▶ Your task:
Could you copy out every line of the data where the word "lines" occurs?

▶ Entries provided:
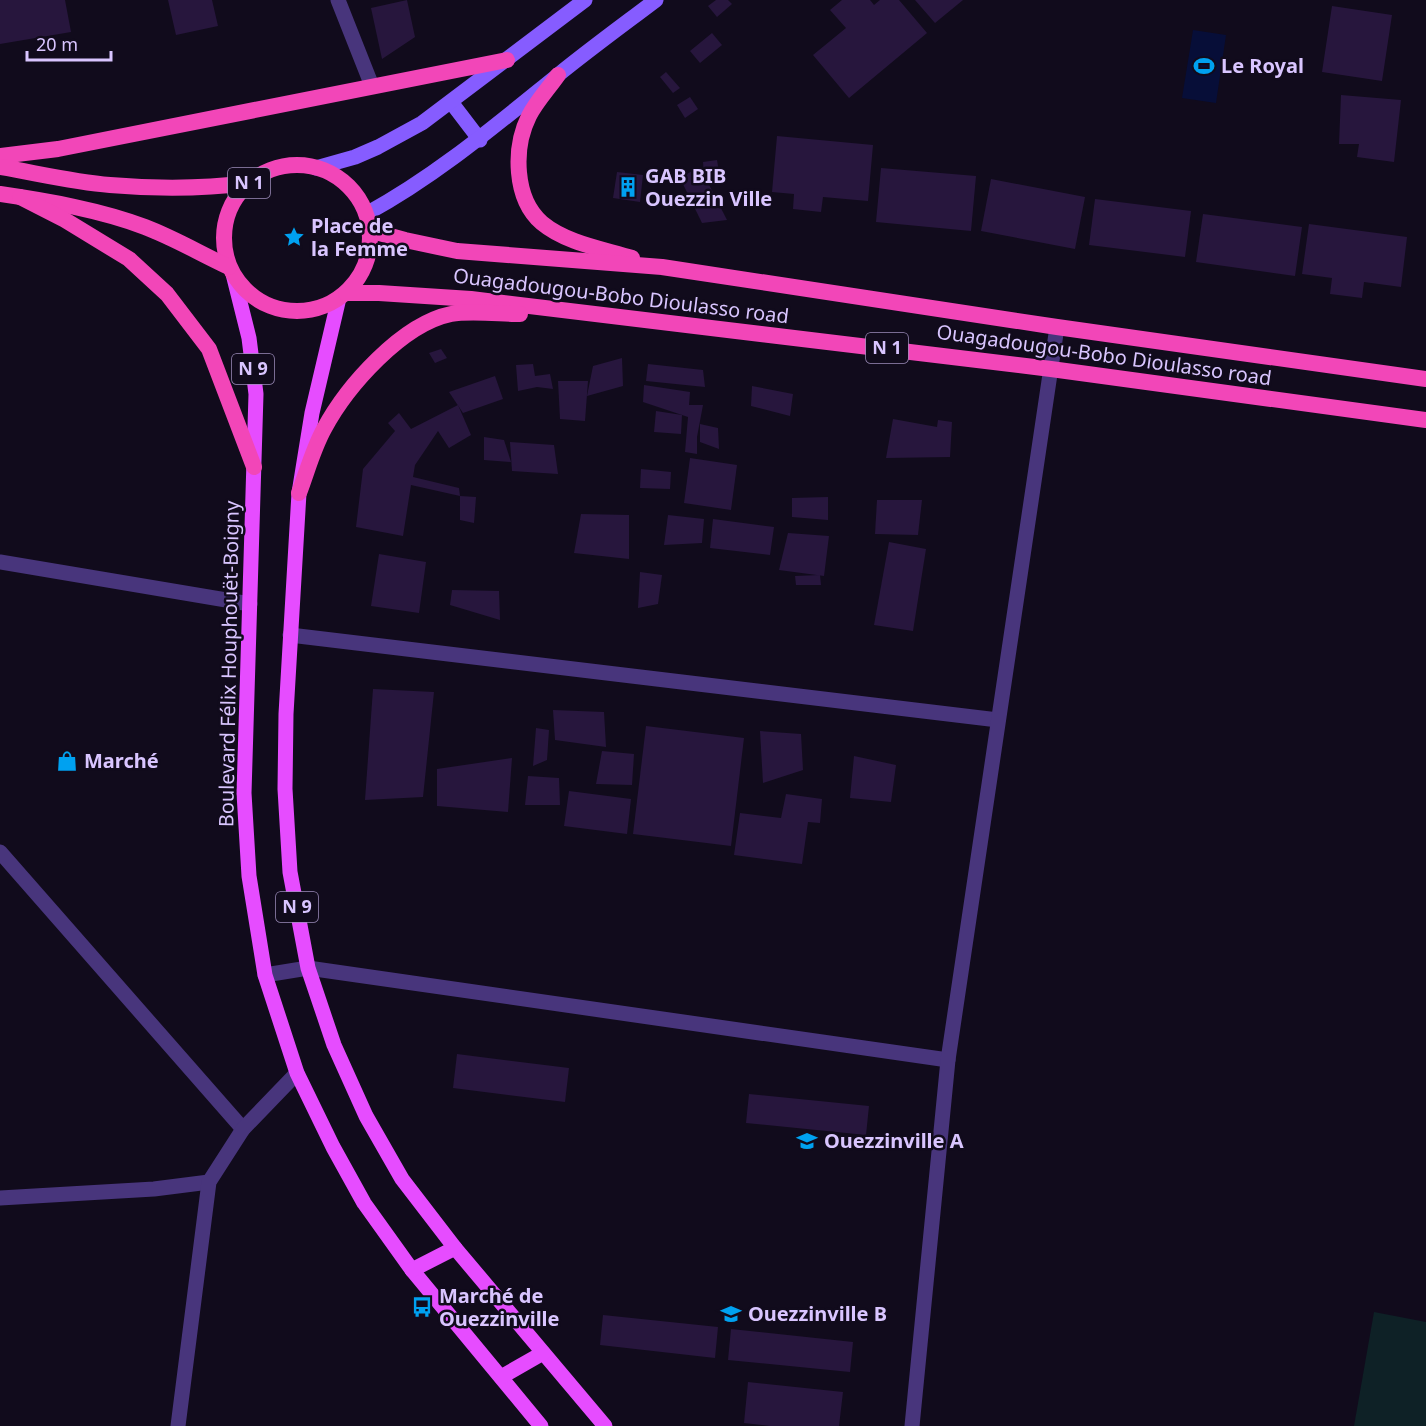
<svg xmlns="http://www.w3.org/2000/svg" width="1426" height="1426" font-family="'Noto Sans',sans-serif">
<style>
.green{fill:#0e2126}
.water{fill:#070e38}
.building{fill:#27163d}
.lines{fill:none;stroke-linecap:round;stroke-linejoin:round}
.minor{stroke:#48357c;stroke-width:15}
.secondary{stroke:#865cff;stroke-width:15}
.primary{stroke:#e64cff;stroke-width:15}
.trunk{stroke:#f246b8;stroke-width:16}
.labels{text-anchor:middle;stroke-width:5;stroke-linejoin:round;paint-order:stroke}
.shield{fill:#110b1c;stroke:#9d8dbb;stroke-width:1.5}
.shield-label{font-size:18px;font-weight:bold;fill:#d9c5ff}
.poi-label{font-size:20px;font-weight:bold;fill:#d9c5ff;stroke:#110b1c;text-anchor:start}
.street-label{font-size:20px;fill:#d9c5ff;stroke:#110b1c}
</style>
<rect width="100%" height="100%" fill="#110b1c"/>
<polygon class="green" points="1374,1312 1426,1322 1426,1426 1354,1426"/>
<polygon class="water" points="1193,30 1226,35 1216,103 1182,98"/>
<g class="building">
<polygon points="0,0 65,0 71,32 0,44"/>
<polygon points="168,0 212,0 218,26 176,35"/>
<polygon points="407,0 415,37 382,59 371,8"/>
<polygon points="716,0 728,0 732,4 717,17 708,6"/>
<polygon points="842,0 870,0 874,5 880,0 899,0 927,33 849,98 813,55 846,28 830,10"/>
<polygon points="915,0 963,0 935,23"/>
<polygon points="1332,6 1392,15 1382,81 1322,72"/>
<polygon points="712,33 722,45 700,63 690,51"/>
<polygon points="666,72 680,88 673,93 660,77"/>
<polygon points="1341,95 1401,100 1394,162 1357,157 1359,144 1339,144"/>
<polygon points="690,97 698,109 685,118 677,105"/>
<polygon points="777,136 873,145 868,201 823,197 821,212 793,209 794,194 772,192"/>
<polygon points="717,160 719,172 704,174 703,162"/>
<polygon points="699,167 703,173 727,220 702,223 680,178"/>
<polygon points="881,168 976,176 971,231 876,222"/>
<polygon points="617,172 643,175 640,202 613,198"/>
<polygon points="991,179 1085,197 1075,249 981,231"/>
<polygon points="1095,199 1191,211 1185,257 1089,245"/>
<polygon points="1203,214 1302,227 1295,276 1196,262"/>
<polygon points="1309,224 1407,237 1401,287 1364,282 1362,298 1330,294 1332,278 1302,274"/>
<polygon points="441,349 447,358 435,363 429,353"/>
<polygon points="622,358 623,386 587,396 593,366"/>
<polygon points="533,364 535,376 550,374 553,389 537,387 518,391 516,365"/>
<polygon points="648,364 703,370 705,387 646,381"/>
<polygon points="495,376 503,399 463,413 449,392"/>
<polygon points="558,381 588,381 585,421 560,419"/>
<polygon points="644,385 690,392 689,405 703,405 697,437 697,454 685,452 688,417 643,402"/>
<polygon points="752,386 793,394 790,416 751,406"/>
<polygon points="458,405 471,435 449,448 438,431 415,465 413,477 459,488 460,496 411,485 403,536 356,527 363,469 395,431 388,423 399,413 411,429"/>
<polygon points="656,411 682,415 681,434 654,432"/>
<polygon points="893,419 937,427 938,420 952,422 950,457 886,458"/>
<polygon points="700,424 718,428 719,449 700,442"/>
<polygon points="484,437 504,440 511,462 484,460"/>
<polygon points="510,442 554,445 558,474 512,471"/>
<polygon points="690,458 737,465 731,510 684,503"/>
<polygon points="641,469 671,472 670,489 640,488"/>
<polygon points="460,496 476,497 474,523 460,520"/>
<polygon points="828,497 828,520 792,517 792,498"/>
<polygon points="877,500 922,500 918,535 875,534"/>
<polygon points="581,514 629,515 629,559 574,553"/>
<polygon points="668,515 704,519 702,543 664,545"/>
<polygon points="713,519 774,527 770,555 710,548"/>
<polygon points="788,533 829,536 824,576 779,570"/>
<polygon points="889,542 926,549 913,631 874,625"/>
<polygon points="379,554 426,562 419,613 371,606"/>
<polygon points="640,572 662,575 658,604 638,608"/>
<polygon points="820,575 821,585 796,585 795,576"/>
<polygon points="452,590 499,591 500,620 450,605"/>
<polygon points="373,689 434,692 423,797 365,800"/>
<polygon points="553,710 604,712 606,747 555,740"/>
<polygon points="646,726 744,738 731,846 633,834"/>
<polygon points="536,728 549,730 547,760 533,766"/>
<polygon points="760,731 801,734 803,770 763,783"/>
<polygon points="602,751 634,754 632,785 596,784"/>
<polygon points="854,756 896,765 891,802 850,798"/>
<polygon points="512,758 508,812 437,806 437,769"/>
<polygon points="528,776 559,778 560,805 525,805"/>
<polygon points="569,791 631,799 627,834 564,826"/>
<polygon points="786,794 822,799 820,823 808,822 802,864 734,855 740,813 781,818"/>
<polygon points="457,1054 569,1068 565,1102 453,1088"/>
<polygon points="749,1094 869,1106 866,1135 746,1123"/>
<polygon points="603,1315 718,1327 715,1358 600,1345"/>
<polygon points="731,1329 853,1342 850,1372 728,1360"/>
<polygon points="748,1382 843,1392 839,1426 770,1426 744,1423"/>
</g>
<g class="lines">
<g class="minor">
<polyline points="338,0 372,86"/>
<polyline points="0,562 250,604"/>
<polyline points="290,635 998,720"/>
<polyline points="0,852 243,1129"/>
<polyline points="265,975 308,968 948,1060"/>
<polyline points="0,1198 154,1189 209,1182"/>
<polyline points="178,1426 209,1182 243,1129 297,1073"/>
<polyline points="912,1426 948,1060 1057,327"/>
</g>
<g class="secondary">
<polyline points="451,102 480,140"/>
<polyline points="316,168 355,157 378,147 422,123 585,0"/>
<path d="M366,214C436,176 496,125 558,75C590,49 623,25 656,0"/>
</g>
<g class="primary">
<polyline points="233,274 249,338 256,394 244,793 249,876 265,975 297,1073 333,1147 364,1203 412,1270 541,1426"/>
<polyline points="339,298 312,413 299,493 286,714 285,789 290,872 308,968 334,1045 366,1116 402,1179 455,1248 605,1426"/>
<polyline points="412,1270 455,1248"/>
<polyline points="501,1377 543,1353"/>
</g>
<g class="trunk">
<path d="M558,75C549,88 536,102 529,116C513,148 514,199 542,223C566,243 603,249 632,258"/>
<polyline points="0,156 58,149 507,60"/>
<circle cx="297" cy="238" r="73"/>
<path d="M0,167C36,173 73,182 110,185C157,189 202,189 248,183"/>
<path d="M0,194C48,201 100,210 145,227C174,238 201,254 229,267"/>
<polyline points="20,197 65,220 129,259 167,294 209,349 254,467"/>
<polyline points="372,231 405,240 457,251 662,267 1057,327 1426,379"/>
<polyline points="346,293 379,293 471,299 1051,369 1426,420"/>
<path d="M299,493C307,472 313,449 324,429C347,386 402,324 451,314C469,310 501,314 520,314"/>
</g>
</g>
<defs>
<g id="stadium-bare" transform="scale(1.62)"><path d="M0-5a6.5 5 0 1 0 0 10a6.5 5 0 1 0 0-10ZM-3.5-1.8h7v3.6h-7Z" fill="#00a1f0" stroke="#110b1c" stroke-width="2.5" paint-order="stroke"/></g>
<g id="building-bare" transform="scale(1.62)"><path d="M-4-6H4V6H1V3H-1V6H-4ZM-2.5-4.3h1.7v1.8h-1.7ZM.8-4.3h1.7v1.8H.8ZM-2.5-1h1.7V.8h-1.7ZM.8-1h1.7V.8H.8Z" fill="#00a1f0" stroke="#110b1c" stroke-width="2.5" paint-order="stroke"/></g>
<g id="sight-bare" transform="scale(1.62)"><path d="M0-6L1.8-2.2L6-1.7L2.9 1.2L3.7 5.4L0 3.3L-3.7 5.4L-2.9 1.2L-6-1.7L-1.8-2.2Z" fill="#00a1f0" stroke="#110b1c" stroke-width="2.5" paint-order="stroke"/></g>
<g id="shop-bare" transform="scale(1.62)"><path d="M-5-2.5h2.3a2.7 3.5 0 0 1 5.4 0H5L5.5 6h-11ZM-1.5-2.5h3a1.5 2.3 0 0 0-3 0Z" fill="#00a1f0" stroke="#110b1c" stroke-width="2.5" paint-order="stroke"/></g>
<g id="school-bare" transform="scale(1.62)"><path d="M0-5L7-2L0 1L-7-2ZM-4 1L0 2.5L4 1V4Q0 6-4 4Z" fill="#00a1f0" stroke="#110b1c" stroke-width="2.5" paint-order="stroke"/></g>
<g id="bus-bare" transform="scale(1.62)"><path d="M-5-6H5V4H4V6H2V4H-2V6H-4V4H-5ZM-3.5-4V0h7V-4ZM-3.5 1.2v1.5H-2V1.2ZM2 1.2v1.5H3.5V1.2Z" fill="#00a1f0" stroke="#110b1c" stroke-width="2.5" paint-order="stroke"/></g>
</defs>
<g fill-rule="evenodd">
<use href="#stadium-bare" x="1204" y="66"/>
<use href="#building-bare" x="628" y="187"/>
<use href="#sight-bare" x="294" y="237"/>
<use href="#shop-bare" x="67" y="761"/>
<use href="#school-bare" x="807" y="1141"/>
<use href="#bus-bare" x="422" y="1307"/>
<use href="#school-bare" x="731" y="1314"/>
</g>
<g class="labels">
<g class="shield">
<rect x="228" y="168" width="42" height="30" rx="4.5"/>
<rect x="866" y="333" width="42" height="30" rx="4.5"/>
<rect x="232" y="354" width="42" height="30" rx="4.5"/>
<rect x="276" y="892" width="42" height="30" rx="4.5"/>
</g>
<g class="shield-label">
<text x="249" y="189">N 1</text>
<text x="887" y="354">N 1</text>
<text x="253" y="375">N 9</text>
<text x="297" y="913">N 9</text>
</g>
<g class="poi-label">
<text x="1221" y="73">Le Royal</text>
<text x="645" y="183">GAB BIB<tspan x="645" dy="23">Ouezzin Ville</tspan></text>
<text x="311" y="233">Place de<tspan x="311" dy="23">la Femme</tspan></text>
<text x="84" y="768">Marché</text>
<text x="824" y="1148">Ouezzinville A</text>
<text x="439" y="1303">Marché de<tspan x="439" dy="23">Ouezzinville</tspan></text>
<text x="748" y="1321">Ouezzinville B</text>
</g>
<g class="street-label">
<text transform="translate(621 296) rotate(7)" y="7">Ouagadougou-Bobo Dioulasso road</text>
<text transform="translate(1104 355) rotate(8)" y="7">Ouagadougou-Bobo Dioulasso road</text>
<text transform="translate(229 664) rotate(-89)" y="7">Boulevard Félix Houphouët-Boigny</text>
</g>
</g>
<path d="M27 51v9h84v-9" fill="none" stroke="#d9c5ff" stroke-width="3"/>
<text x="36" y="51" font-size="18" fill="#d9c5ff" stroke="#110b1c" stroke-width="4.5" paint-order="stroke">20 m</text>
</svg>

▶ Solution to this task:
.lines{fill:none;stroke-linecap:round;stroke-linejoin:round}
<g class="lines">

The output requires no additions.